Pictures aside, copy exactly the lines running from the one with "EDITAL N° 001/2026" to the end of the records.
DATA LISTING START
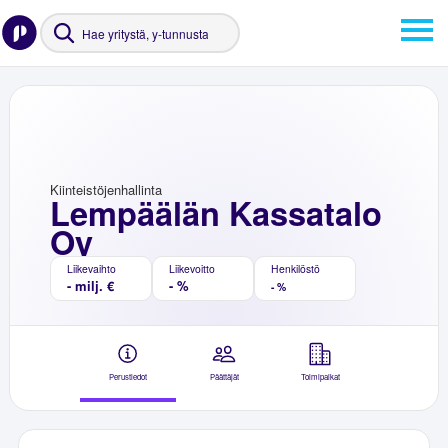
Kiinteistöjenhallinta
Lempäälän Kassatalo
Oy
Liikevaihto
Liikevoitto
Henkilöstö
- milj. €
- %
- %
Perustiedot
Päättäjät
Toimipaikat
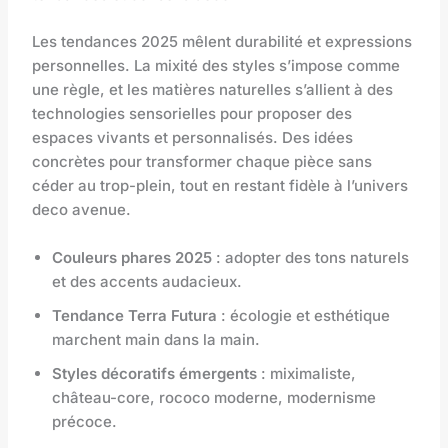
Les tendances 2025 mêlent durabilité et expressions
personnelles. La mixité des styles s’impose comme
une règle, et les matières naturelles s’allient à des
technologies sensorielles pour proposer des
espaces vivants et personnalisés. Des idées
concrètes pour transformer chaque pièce sans
céder au trop-plein, tout en restant fidèle à l’univers
deco avenue.
Couleurs phares 2025
: adopter des tons naturels
et des accents audacieux.
Tendance Terra Futura
: écologie et esthétique
marchent main dans la main.
Styles décoratifs émergents
: miximaliste,
château-core, rococo moderne, modernisme
précoce.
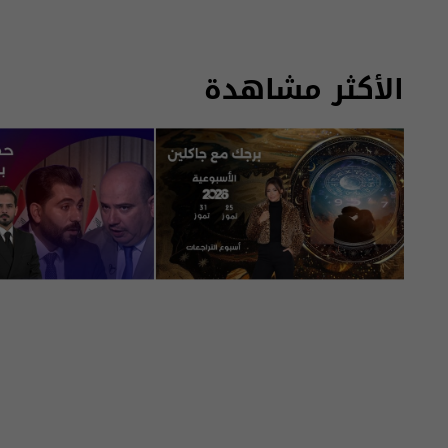
الأكثر مشاهدة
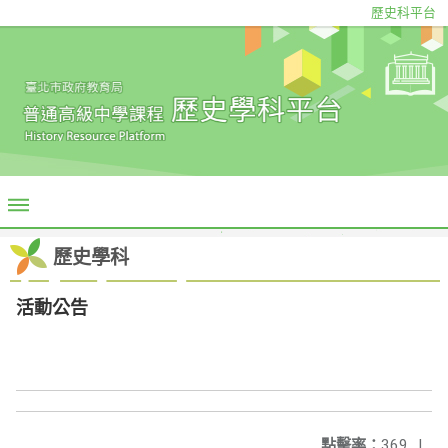
歷史科平台
歷史學科
活動公告
點擊率：
369
|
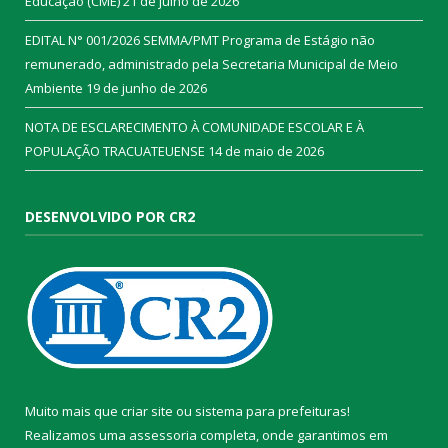
Educação (CME)
21 de julho de 2026
EDITAL N° 001/2026 SEMMA/PMT Programa de Estágio não
remunerado, administrado pela Secretaria Municipal de Meio
Ambiente
19 de junho de 2026
NOTA DE ESCLARECIMENTO À COMUNIDADE ESCOLAR E À
POPULAÇÃO TRACUATEUENSE
14 de maio de 2026
DESENVOLVIDO POR CR2
Muito mais que
criar site
ou
sistema para prefeituras
!
Realizamos uma
assessoria
completa, onde garantimos em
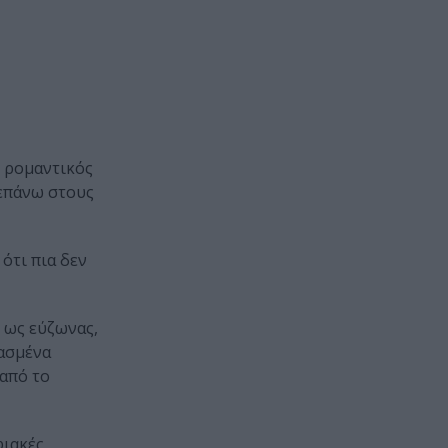
ς ρομαντικός
 επάνω στους
ότι πια δεν
 ως εύζωνας,
ιασμένα
 από το
φιακές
DATA LISTING END
ANSWER BELOW
EDITAL N° 001/2026 SEMMA/PMT Programa de Estágio não
remunerado, administrado pela Secretaria Municipal de Meio
Ambiente
19 de junho de 2026
NOTA DE ESCLARECIMENTO À COMUNIDADE ESCOLAR E À
POPULAÇÃO TRACUATEUENSE
14 de maio de 2026
DESENVOLVIDO POR CR2
Muito mais que
criar site
ou
sistema para prefeituras
!
Realizamos uma
assessoria
completa, onde garantimos em
ς ρομαντικός
 επάνω στους
ότι πια δεν
 ως εύζωνας,
ιασμένα
 από το
φιακές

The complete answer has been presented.